ONC releases draft of address standardization specification

The U.S. Office of the National Coordinator for Health Information Technology has partnered with standards development organizations and other experts to release the Project US@ Draft Technical Specification Version 1.0 for public comment.

The draft specification is aimed at standardizing patient addresses across healthcare to improve patient matching, which in turn supports safety, privacy and security, care coordination and interoperability.

“Together, we hope to establish a lasting, industry-wide approach to representing patient addresses that is consistent across a spectrum of clinical and administrative transactions,” wrote the team in the draft specification. 

WHY IT MATTERS

Momentum around standardizing addresses to improve patient matching has been building over the past year, with ONC announcing its Project US@ initiative in December 2020. 

Previous research from Pew Charitable Trust and Indiana University has shown that using address formatting guidelines in health records from the U.S. Postal Service would boost match rates by 3% – and even higher when standard formats are used for both addresses and last names.

The newly released draft technical specification was developed by the Project US@ Technical Workgroup – which includes several USPS, CDC and electronic health record company stakeholders – in collaboration with ONC and Project US@ partners, including HL7, the National Council for  Prescription Drug Programs, X12, and other standards development organizations. 

It includes guidelines around diacritics, punctuation, grid style addresses (such as “842 E 1700 S”), alphanumeric combinations of address ranges, fractional addresses and non-English words. 

It also specifies how records should standardize primary address numbers, predirectionals (such as N Damen Ave), postdirectionals (such as Damen Ave S), numeric street names, secondary address unit designators and two directionals. Military addresses are also included in the specification, as well as State Department addresses, PO boxes and rural routes. 

Puerto Rico, Canada and U.S. territories such as the Virgin Islands are also considered. The comment period for the draft specification will be open from July 1 through 31, with the final version 1.0 expected to be released later this year.

“In addition to submitting comments on the Project US@ specification, ONC encourages state agencies, public health organizations, payers, health IT developers, advocacy and research organizations, healthcare providers, and all other interested stakeholders to become Project US@ Partners,” said ONC in a press release.

THE LARGER TREND

Patient matching efforts – including address standardization – has continued to play a vital role in interoperability and in patient safety, with advocates noting the privacy issues that can arise from misidentification. 

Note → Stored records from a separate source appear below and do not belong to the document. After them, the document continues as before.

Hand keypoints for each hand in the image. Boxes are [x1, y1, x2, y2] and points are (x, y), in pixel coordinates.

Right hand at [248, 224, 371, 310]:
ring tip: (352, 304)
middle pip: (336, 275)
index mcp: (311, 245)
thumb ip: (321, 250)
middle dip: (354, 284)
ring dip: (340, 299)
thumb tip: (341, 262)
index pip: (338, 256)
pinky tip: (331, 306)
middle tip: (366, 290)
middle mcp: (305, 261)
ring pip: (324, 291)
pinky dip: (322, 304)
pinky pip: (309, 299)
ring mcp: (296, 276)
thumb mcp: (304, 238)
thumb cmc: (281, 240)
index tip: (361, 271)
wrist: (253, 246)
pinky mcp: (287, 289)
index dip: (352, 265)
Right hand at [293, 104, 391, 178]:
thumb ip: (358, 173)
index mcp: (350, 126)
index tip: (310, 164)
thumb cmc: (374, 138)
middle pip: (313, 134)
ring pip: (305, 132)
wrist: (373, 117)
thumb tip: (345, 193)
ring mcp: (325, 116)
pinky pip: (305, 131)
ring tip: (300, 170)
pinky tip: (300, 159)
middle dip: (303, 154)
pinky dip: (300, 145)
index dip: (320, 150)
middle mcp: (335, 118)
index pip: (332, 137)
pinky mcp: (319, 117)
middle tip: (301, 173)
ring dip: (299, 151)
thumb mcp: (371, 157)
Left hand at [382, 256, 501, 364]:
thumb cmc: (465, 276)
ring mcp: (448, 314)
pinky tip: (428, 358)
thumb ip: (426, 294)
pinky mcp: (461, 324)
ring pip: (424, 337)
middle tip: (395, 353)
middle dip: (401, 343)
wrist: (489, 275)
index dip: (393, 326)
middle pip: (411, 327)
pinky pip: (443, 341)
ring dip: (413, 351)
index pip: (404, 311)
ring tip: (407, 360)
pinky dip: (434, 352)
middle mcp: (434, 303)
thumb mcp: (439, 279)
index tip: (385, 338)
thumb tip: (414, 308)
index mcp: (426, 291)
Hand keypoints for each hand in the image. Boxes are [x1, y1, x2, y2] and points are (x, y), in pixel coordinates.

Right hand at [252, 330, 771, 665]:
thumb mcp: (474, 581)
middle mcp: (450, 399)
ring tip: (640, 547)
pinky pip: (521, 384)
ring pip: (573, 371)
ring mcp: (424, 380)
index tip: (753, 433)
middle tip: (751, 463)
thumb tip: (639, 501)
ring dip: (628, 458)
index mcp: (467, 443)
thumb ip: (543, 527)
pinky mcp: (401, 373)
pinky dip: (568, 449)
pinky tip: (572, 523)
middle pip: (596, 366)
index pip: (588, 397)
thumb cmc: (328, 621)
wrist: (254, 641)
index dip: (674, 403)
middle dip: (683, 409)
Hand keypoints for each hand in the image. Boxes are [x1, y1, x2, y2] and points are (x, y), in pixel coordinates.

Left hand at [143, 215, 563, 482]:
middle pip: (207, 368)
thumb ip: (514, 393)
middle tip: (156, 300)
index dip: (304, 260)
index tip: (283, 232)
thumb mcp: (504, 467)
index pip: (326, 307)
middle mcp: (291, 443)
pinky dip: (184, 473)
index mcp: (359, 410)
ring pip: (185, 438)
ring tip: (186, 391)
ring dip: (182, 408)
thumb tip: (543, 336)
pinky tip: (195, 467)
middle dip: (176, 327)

In April, the Patient ID Now Coalition released a national strategic framework calling on the federal government to partner with other public health authorities and the private sector on this issue.

“Throughout the past year, the COVID-19 pandemic has highlighted the urgent need to address the issue of patient identification. The inability to accurately match patients with their records has severe patient safety and financial implications, and impedes health information exchange,” said Hal Wolf, president and CEO of Healthcare IT News parent company HIMSS, in a statement.

ON THE RECORD

“With a clear target and industry-wide commitment, it’s been amazing to see how much progress has been made in six short months,” said Steve Posnack, deputy national coordinator for health IT, in a statement about the draft specification. 

“We really appreciate everyone’s efforts thus far, and we encourage additional comment on the draft specification,” he added.